▶ Data to use
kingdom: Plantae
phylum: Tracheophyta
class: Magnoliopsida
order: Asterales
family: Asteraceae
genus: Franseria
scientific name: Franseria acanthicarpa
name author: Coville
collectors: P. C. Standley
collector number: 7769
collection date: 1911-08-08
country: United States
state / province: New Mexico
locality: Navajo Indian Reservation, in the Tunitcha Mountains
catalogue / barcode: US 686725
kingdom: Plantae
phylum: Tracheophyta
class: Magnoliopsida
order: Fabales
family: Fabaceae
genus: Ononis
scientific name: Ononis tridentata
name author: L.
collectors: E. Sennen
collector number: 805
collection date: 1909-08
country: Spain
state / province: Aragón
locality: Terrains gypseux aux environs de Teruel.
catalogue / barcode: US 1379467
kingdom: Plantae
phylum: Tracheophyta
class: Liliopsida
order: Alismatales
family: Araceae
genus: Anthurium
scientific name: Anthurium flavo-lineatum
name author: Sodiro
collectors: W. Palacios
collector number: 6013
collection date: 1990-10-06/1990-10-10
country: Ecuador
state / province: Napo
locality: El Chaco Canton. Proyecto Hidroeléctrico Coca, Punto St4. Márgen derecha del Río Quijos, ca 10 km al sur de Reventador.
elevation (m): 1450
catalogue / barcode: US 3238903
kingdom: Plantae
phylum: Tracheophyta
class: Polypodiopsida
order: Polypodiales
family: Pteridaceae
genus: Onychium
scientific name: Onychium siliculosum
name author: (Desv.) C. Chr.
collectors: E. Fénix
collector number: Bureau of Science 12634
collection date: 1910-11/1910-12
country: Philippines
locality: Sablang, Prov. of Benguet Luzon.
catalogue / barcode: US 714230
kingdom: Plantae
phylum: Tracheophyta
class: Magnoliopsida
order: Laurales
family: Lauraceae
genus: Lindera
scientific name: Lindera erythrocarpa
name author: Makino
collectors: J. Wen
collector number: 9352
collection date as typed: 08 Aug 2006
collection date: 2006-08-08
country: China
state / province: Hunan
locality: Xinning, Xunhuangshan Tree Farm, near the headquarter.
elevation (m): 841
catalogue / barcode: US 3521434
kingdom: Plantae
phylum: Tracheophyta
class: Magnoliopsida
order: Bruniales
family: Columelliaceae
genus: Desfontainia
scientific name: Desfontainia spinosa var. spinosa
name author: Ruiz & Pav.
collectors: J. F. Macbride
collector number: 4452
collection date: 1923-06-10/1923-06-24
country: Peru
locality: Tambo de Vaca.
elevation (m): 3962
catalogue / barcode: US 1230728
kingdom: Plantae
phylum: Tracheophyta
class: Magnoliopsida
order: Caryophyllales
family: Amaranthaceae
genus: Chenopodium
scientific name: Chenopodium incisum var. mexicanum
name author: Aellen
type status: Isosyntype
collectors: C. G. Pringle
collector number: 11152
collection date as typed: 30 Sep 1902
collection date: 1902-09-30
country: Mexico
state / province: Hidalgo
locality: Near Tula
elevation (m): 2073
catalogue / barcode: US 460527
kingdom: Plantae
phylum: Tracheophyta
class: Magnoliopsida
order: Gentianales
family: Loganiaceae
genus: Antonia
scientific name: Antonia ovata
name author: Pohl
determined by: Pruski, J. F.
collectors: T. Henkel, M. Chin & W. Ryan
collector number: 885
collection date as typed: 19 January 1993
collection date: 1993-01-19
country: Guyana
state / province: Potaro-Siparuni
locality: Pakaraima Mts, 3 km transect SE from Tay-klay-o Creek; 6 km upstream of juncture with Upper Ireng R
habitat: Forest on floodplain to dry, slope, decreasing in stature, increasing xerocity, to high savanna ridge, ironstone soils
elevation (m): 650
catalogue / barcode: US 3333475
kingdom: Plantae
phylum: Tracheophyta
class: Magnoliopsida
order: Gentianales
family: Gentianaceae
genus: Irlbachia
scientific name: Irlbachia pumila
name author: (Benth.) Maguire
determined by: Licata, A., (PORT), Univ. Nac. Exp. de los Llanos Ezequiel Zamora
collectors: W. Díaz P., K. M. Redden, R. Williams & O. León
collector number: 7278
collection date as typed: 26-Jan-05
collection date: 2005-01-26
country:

▶ What you have to do
Set out every line of the records above as one numbered list, leaving out any blank lines.

▶ Exercise answer
1. kingdom: Plantae
2. phylum: Tracheophyta
3. class: Magnoliopsida
4. order: Asterales
5. family: Asteraceae
6. genus: Franseria
7. scientific name: Franseria acanthicarpa
8. name author: Coville
9. collectors: P. C. Standley
10. collector number: 7769
11. collection date: 1911-08-08
12. country: United States
13. state / province: New Mexico
14. locality: Navajo Indian Reservation, in the Tunitcha Mountains
15. catalogue / barcode: US 686725
16. kingdom: Plantae
17. phylum: Tracheophyta
18. class: Magnoliopsida
19. order: Fabales
20. family: Fabaceae
21. genus: Ononis
22. scientific name: Ononis tridentata
23. name author: L.
24. collectors: E. Sennen
25. collector number: 805
26. collection date: 1909-08
27. country: Spain
28. state / province: Aragón
29. locality: Terrains gypseux aux environs de Teruel.
30. catalogue / barcode: US 1379467
31. kingdom: Plantae
32. phylum: Tracheophyta
33. class: Liliopsida
34. order: Alismatales
35. family: Araceae
36. genus: Anthurium
37. scientific name: Anthurium flavo-lineatum
38. name author: Sodiro
39. collectors: W. Palacios
40. collector number: 6013
41. collection date: 1990-10-06/1990-10-10
42. country: Ecuador
43. state / province: Napo
44. locality: El Chaco Canton. Proyecto Hidroeléctrico Coca, Punto St4. Márgen derecha del Río Quijos, ca 10 km al sur de Reventador.
45. elevation (m): 1450
46. catalogue / barcode: US 3238903
47. kingdom: Plantae
48. phylum: Tracheophyta
49. class: Polypodiopsida
50. order: Polypodiales
51. family: Pteridaceae
52. genus: Onychium
53. scientific name: Onychium siliculosum
54. name author: (Desv.) C. Chr.
55. collectors: E. Fénix
56. collector number: Bureau of Science 12634
57. collection date: 1910-11/1910-12
58. country: Philippines
59. locality: Sablang, Prov. of Benguet Luzon.
60. catalogue / barcode: US 714230
61. kingdom: Plantae
62. phylum: Tracheophyta
63. class: Magnoliopsida
64. order: Laurales
65. family: Lauraceae
66. genus: Lindera
67. scientific name: Lindera erythrocarpa
68. name author: Makino
69. collectors: J. Wen
70. collector number: 9352
71. collection date as typed: 08 Aug 2006
72. collection date: 2006-08-08
73. country: China
74. state / province: Hunan
75. locality: Xinning, Xunhuangshan Tree Farm, near the headquarter.
76. elevation (m): 841
77. catalogue / barcode: US 3521434
78. kingdom: Plantae
79. phylum: Tracheophyta
80. class: Magnoliopsida
81. order: Bruniales
82. family: Columelliaceae
83. genus: Desfontainia
84. scientific name: Desfontainia spinosa var. spinosa
85. name author: Ruiz & Pav.
86. collectors: J. F. Macbride
87. collector number: 4452
88. collection date: 1923-06-10/1923-06-24
89. country: Peru
90. locality: Tambo de Vaca.
91. elevation (m): 3962
92. catalogue / barcode: US 1230728
93. kingdom: Plantae
94. phylum: Tracheophyta
95. class: Magnoliopsida
96. order: Caryophyllales
97. family: Amaranthaceae
98. genus: Chenopodium
99. scientific name: Chenopodium incisum var. mexicanum
100. name author: Aellen
101. type status: Isosyntype
102. collectors: C. G. Pringle
103. collector number: 11152
104. collection date as typed: 30 Sep 1902
105. collection date: 1902-09-30
106. country: Mexico
107. state / province: Hidalgo
108. locality: Near Tula
109. elevation (m): 2073
110. catalogue / barcode: US 460527
111. kingdom: Plantae
112. phylum: Tracheophyta
113. class: Magnoliopsida
114. order: Gentianales
115. family: Loganiaceae
116. genus: Antonia
117. scientific name: Antonia ovata
118. name author: Pohl
119. determined by: Pruski, J. F.
120. collectors: T. Henkel, M. Chin & W. Ryan
121. collector number: 885
122. collection date as typed: 19 January 1993
123. collection date: 1993-01-19
124. country: Guyana
125. state / province: Potaro-Siparuni
126. locality: Pakaraima Mts, 3 km transect SE from Tay-klay-o Creek; 6 km upstream of juncture with Upper Ireng R
127. habitat: Forest on floodplain to dry, slope, decreasing in stature, increasing xerocity, to high savanna ridge, ironstone soils
128. elevation (m): 650
129. catalogue / barcode: US 3333475
130. kingdom: Plantae
131. phylum: Tracheophyta
132. class: Magnoliopsida
133. order: Gentianales
134. family: Gentianaceae
135. genus: Irlbachia
136. scientific name: Irlbachia pumila
137. name author: (Benth.) Maguire
138. determined by: Licata, A., (PORT), Univ. Nac. Exp. de los Llanos Ezequiel Zamora
139. collectors: W. Díaz P., K. M. Redden, R. Williams & O. León
140. collector number: 7278
141. collection date as typed: 26-Jan-05
142. collection date: 2005-01-26
143. country:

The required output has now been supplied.